If algorithms can predict the results of elections, why not the success or failure of a tech startup? Washington D.C. woke up to the power of data when numbers-cruncher Nate Silver proved critics wrong and delivered a gut punch to traditional punditry by accurately predicting the outcome of the presidential election.
In Silicon Valley, new firms are going a step further by creating an entire investment thesis around data. “Algorithms will be the heart and soul of due diligence — it’s not just a sanity-check mechanism,” said Matt Oguz, the managing partner of new investment firm Palo Alto Venture Science. “It’s the only way to cut through human bias.”
Oguz is taking a cue from Wall Street, which has been using algorithms for years to track the rise and fall of stock, and the macro-shifts in the financial markets. According to him, it’s only a matter of time before this algorithmic approach seeps into the private investment market like osmosis.
He is one of a growing number of investors developing algorithms. Some are vocal about their research, while others are keeping it quiet to prevent competing firms from following suit.
This next generation of venture capitalists are fixated on a billion-dollar question: Can an algorithm predict whether a tech startup will succeed or fail?

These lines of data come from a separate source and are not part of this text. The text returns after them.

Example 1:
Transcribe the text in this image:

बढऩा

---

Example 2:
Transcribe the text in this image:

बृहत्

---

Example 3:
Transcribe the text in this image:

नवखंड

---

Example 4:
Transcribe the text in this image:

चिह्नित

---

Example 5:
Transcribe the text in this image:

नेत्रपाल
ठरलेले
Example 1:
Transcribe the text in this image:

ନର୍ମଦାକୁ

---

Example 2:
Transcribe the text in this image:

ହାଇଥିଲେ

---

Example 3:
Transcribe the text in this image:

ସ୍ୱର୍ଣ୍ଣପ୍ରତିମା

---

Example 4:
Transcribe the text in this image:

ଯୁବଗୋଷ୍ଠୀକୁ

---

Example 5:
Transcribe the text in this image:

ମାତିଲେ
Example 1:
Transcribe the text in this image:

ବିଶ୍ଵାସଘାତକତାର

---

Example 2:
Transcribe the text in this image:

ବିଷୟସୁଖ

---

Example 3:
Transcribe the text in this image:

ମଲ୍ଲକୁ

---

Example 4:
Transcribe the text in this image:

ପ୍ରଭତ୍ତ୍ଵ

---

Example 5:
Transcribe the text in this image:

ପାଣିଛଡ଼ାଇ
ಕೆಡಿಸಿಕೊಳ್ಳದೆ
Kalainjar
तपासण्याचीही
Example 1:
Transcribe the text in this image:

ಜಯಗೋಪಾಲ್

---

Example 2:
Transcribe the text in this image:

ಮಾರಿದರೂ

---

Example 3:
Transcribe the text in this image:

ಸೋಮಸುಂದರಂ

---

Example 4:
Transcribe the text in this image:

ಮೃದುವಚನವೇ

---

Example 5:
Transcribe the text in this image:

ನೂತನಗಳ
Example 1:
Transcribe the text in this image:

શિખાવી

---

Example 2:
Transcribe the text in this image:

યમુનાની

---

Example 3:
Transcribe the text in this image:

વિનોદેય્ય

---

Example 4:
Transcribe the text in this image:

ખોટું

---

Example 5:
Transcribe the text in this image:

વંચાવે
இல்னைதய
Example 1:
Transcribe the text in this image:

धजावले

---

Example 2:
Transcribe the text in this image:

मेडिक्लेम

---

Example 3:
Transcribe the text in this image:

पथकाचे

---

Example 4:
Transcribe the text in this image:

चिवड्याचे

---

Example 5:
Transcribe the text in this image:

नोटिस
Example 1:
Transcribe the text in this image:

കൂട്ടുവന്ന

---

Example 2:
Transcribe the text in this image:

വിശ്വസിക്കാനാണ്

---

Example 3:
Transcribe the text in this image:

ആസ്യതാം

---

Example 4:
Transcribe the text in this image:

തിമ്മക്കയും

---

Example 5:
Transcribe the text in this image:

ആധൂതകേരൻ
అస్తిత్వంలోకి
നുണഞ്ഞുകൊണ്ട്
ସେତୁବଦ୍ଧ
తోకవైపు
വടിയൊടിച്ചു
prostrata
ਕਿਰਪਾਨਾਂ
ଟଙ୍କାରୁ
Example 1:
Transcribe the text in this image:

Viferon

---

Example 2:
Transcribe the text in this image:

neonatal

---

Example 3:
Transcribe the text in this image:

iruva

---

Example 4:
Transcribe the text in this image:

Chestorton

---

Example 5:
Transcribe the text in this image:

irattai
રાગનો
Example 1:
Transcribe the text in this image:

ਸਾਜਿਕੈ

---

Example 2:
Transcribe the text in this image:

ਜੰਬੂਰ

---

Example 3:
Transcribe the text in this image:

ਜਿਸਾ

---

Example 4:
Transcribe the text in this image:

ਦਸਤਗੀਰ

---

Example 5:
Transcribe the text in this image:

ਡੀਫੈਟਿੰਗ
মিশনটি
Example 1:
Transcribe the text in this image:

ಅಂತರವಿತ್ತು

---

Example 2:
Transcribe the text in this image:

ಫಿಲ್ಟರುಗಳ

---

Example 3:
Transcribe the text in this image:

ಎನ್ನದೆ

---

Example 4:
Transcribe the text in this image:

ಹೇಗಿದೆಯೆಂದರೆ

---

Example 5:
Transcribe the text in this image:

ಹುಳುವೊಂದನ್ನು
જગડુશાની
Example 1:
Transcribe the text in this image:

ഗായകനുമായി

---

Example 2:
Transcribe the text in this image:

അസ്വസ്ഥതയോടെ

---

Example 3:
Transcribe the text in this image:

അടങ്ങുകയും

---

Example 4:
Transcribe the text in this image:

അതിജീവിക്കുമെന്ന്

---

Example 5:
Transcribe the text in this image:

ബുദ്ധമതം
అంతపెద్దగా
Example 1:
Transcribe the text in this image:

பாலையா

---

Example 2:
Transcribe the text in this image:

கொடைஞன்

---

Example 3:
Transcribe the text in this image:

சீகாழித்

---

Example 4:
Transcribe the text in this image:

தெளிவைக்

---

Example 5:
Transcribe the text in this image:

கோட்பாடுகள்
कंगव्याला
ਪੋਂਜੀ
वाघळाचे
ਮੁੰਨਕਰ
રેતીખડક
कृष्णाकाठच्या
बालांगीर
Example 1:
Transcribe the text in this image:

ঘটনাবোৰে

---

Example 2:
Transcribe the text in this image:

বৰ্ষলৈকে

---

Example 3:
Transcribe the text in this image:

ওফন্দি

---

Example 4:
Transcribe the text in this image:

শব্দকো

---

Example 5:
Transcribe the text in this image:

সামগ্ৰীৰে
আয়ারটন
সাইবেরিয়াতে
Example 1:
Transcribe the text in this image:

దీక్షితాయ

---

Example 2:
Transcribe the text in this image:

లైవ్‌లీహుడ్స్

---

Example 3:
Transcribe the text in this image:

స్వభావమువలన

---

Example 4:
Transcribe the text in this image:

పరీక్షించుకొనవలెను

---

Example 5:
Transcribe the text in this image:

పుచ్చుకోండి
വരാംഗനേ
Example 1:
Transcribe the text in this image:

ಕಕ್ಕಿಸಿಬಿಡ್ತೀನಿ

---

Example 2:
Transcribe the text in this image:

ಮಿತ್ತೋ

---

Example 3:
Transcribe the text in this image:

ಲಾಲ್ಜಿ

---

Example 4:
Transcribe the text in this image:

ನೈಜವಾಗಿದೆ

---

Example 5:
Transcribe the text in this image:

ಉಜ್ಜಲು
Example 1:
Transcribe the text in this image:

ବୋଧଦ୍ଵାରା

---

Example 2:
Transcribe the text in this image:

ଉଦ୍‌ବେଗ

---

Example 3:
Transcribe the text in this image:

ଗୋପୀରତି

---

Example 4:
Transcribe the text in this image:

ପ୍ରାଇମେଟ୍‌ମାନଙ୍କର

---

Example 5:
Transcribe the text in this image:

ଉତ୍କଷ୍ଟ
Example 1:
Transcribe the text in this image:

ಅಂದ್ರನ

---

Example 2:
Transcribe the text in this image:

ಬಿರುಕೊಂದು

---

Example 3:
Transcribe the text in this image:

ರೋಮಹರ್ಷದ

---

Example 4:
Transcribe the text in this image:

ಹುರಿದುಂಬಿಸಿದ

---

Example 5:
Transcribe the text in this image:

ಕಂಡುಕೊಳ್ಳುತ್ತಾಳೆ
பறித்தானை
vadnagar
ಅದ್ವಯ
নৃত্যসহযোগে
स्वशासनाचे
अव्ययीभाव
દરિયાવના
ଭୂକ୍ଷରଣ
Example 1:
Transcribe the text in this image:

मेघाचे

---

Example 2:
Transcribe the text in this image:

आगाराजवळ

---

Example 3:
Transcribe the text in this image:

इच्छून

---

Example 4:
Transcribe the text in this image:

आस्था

Venture capital is a numbers game
I recently received an invitation to meet a partner of a leading venture capital firms at a San Francisco coffee shop. The investor popped open his laptop to reveal a snippet of a “stealth” project he’s been working on for years.
At face value, it did not appear to me much more than a series of nondescript charts and graphs. However, he explained that this is the nascent research behind an algorithm that can take much of the guesswork out of venture capital.
In response to my befuddled gaze, he traced his finger over a graph that charts the rapid ascent of Facebook. At a certain point (marked in red on the graph), the algorithm triggers an alert: Facebook has become its own market. At that point, it is wise to invest in a company that would make money by piggy-backing off the social network, like Buddy Media. This is the most basic approximation of how the data might work to his advantage — but it illustrates the point.
This investor requested to remain anonymous. He is in no rush to pass on his research to competing firms with budget to throw at the problem.